The Beijing Platform for Action, developed at a 1995 United Nations conference, set an agenda for women’s empowerment and identified 12 critical areas of concern. Twenty years after Beijing, ShareAmerica assesses global progress in each critical area. This article focuses on closing the economic gender gap.

Women’s earnings still lag behind men’s

Women make up half the world’s population, but they earn, on average, half of what men do. Much of their labor — raising children, running households and gathering necessities — is unpaid. The Global Gender Gap Report 2014 records global progress in closing that gap: Nicaragua and Rwanda are among the top performers, while the widest gaps remain in the Middle East and Africa.

Women are buyers and sellers at this Tlbilisi, Georgia, market. A small loan helped this spice vendor start her business. (The World Bank/Yuri Mechitov)

In general, women in developed countries are doing well, owning assets, starting small businesses, and even making more purchasing decisions than men. But current U.N. data indicate that women in developing economies often are still excluded from economic and policy decisions.

Government policies that assure women equitable access to credit, capital and property rights advance both female economic parity and economic growth that benefits all citizens.

A designer at the Leather and Shoe Research Institute in Hanoi, Vietnam, refines the product line. (USAID/Richard Nyberg)

Female participation in private enterprise is a crucial economic driver. Economic security for women enhances the health, education and vitality of families. Ensuring women the freedom to buy, to produce and to contribute fully to civic and political transformation benefits all.

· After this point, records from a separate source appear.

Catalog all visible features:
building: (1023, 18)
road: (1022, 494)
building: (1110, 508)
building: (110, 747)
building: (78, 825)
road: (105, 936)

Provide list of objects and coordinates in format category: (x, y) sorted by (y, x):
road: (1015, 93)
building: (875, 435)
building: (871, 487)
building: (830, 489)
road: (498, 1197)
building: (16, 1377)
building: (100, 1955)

Closing the gender gap will take time

There are hopeful signs, but the 2015 Gender Gap Calculator predicts the gap will not close until 2095. Globally, women leaders are working to achieve parity sooner. Suzan Aref heads the Women’s Empowerment Organization (WEO) in Iraqi Kurdistan, where challenges from Daesh and Syria threaten women’s economic progress. Before the current civil conflict, WEO educated women and helped them microfinance small businesses. Today, women are displaced in refugee camps. “We have to provide them with some kind of income-generation projects, because it is difficult to survive like this without any income. Especially to protect women from trafficking and prostitution, we have to empower them economically,” Aref said in a recent interview.

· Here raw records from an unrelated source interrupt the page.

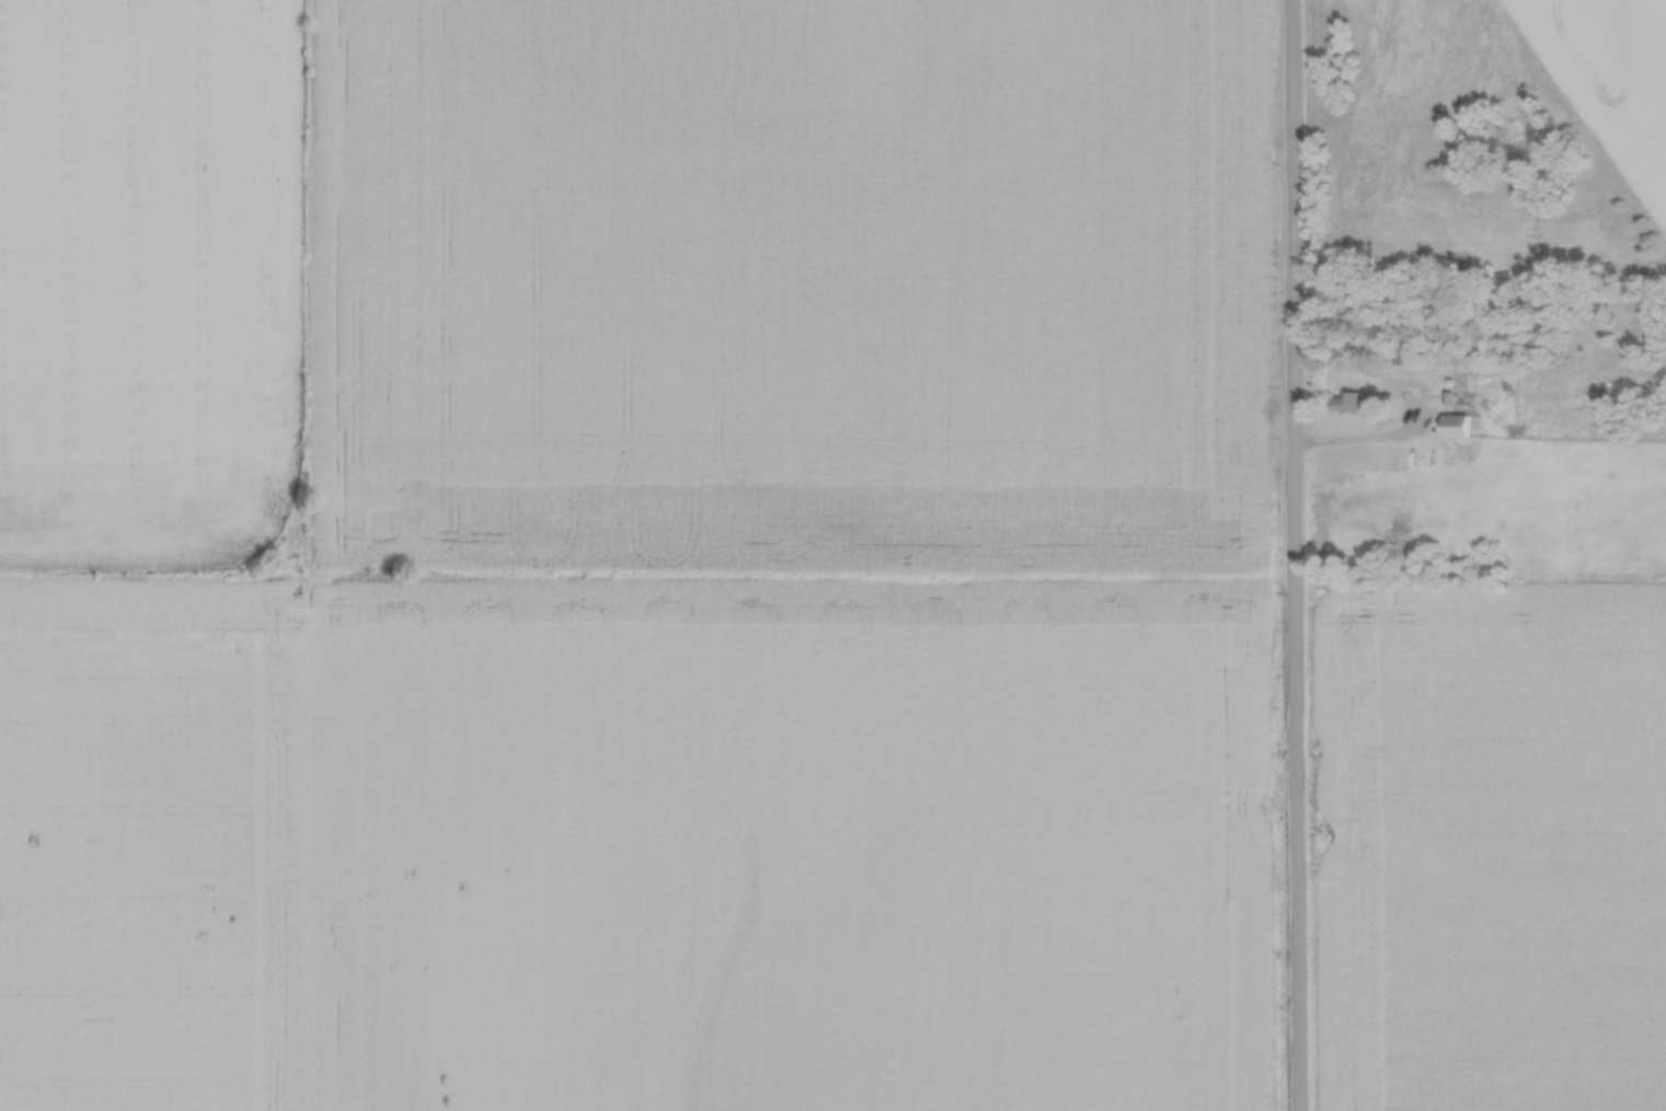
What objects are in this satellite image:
building: (1399, 351)
building: (1349, 398)
building: (1454, 421)
road: (1367, 438)
road: (1290, 555)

Lubna Olayan runs Olayan Financing in Saudi Arabia and advocates for women in business. (Courtesy of Lubna Olayan)

Lubna Olayan, a Saudi businesswoman who heads Olayan Financing Company, supports grass-roots organizations in the Arab world that empower women. “Education is the single most important driver in improving society, in Saudi Arabia and anywhere in the world,” she says — that, and “ensuring  that [women get] equal opportunity to … participate in the country’s economic development.”

Successful women can help other women get ahead. The Fortune/U.S. State Department Global Women’s Mentoring Partnership actively seeks and assists new women entrepreneurs around the world, offering grants and opportunities to learn from professionals. Vital Voices Global Partnership does similar outreach.

Women’s skills are needed to transform and improve economic conditions globally. Through united public and private efforts worldwide, gender economic parity can become a reality.